Não há esperança para a democracia enquanto o nó da democratização da mídia não for desatado. Por Luis Felipe Miguel

Atualizado em 16 de fevereiro de 2020 às 14:58
Logotipo da Globo. Foto: Divulgação

Publicado originalmente no perfil de Facebook do autor

POR LUIS FELIPE MIGUEL, cientista político

No final dos anos 1970, diante das grandes greves do ABCD paulista, a Rede Globo optou por mentir descaradamente. Exibia imagens de arquivo como se fossem novas: os pátios das montadoras lotados, para mostrar que a produção estava a todo o vapor. E, claro, um discurso agressivo contra os trabalhadores e os sindicatos.

Quer dizer: não tem greve, mas os grevistas são inimigos do Brasil. Uma coisa tipo Moro diante da VazaJato.

Hoje, com a internet, fica mais difícil investir nesse tipo de falsificação.

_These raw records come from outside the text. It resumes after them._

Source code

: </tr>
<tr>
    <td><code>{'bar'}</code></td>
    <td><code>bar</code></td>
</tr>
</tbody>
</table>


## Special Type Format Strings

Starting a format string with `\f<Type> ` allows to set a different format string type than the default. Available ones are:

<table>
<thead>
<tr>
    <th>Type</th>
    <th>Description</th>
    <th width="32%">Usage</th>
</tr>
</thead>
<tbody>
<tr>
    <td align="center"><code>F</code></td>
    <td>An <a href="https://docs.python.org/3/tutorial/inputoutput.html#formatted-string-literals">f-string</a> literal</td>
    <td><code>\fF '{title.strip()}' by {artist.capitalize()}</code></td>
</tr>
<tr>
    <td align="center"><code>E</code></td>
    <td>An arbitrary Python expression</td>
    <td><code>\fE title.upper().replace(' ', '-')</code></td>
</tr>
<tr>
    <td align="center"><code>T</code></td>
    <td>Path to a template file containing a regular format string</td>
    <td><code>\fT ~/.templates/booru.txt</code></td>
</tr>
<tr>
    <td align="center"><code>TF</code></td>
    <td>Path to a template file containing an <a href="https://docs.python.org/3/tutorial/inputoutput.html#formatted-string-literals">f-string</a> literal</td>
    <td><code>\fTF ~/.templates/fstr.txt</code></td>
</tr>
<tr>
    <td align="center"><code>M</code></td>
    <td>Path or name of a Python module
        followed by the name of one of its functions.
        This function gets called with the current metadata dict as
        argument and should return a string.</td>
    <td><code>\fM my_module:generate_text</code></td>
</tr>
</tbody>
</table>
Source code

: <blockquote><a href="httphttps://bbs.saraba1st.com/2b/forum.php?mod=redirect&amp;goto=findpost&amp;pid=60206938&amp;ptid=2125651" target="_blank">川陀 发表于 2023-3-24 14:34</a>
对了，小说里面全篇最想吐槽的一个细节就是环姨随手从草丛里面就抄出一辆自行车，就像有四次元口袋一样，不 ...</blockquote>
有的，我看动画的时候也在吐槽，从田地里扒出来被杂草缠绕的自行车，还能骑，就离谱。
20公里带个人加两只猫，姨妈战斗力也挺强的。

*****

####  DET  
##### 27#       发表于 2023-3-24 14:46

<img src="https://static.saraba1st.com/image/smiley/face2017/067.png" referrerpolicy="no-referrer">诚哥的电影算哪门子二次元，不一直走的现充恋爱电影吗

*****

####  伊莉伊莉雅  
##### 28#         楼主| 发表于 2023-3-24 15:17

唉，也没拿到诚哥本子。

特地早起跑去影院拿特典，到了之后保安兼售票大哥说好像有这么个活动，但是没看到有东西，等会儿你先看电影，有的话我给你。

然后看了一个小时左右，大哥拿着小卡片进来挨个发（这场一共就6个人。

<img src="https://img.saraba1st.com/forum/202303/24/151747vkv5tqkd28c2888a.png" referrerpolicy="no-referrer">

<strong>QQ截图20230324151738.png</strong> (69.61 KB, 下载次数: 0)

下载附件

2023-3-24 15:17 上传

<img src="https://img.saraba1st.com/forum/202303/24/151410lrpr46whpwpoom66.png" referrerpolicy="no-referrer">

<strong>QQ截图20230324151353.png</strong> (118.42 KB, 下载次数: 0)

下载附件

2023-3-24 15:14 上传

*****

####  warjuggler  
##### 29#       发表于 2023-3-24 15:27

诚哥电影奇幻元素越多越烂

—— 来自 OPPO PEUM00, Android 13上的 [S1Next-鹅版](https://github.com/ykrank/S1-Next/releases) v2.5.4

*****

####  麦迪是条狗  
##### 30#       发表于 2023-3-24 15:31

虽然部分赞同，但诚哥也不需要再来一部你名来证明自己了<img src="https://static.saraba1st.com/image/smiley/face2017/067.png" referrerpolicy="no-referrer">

Mais importante: o resultado não é inteiramente o esperado. Mesmo que seja para noticiar o “fracasso” da greve e a “sordidez” dos grevistas, está lá a lição de que esse tipo de luta é possível.

Sobre isso, há o bom livro de Carlos Eduardo Lins da Silva, Muito além do Jardim Botânico, que mostra como o noticiário enviesado sobre as greves do ABCD contribuiu, mesmo assim, para animar a luta de trabalhadores rurais.

Por isso, diante da greve dos petroleiros em curso, a mídia corporativa opta por outra estratégia: o silêncio.

Silêncio desonesto. Silêncio criminoso.

Silêncio que revela, por si só, que não há esperança para a democracia enquanto o nó da democratização da mídia não for desatado.

De forma lapidar, Janio de Freitas denuncia a hipocrisia da imprensa, que posa de vítima de Bolsonaro mas é cúmplice ativa de suas políticas: “Os que publicam críticas à censura de livros, como devem, não fazem cobertura da greve”.

São mais de 20 mil trabalhadores de um setor estratégico de braços cruzados, em 56 plataformas e 12 refinarias, há mais de duas semanas. Como isso não é notícia?

O problema é que, há anos, o esforço tem sido dizer à classe trabalhadora que ela não tem como resistir.

Que vai perder seus direitos, sua aposentadoria, seu poder aquisitivo, seu emprego, e não pode fazer nada. Que aperte os cintos, que pedale pro UberEats pra tirar um troco.

Que toda solução é individual, que sindicato não serve para nada, que classe não existe.

Os petroleiros desmoralizam esse discurso. Por isso, a censura é imposta.

Afinal, não é como se o jornalismo brasileiro tivesse alguma credibilidade para perder.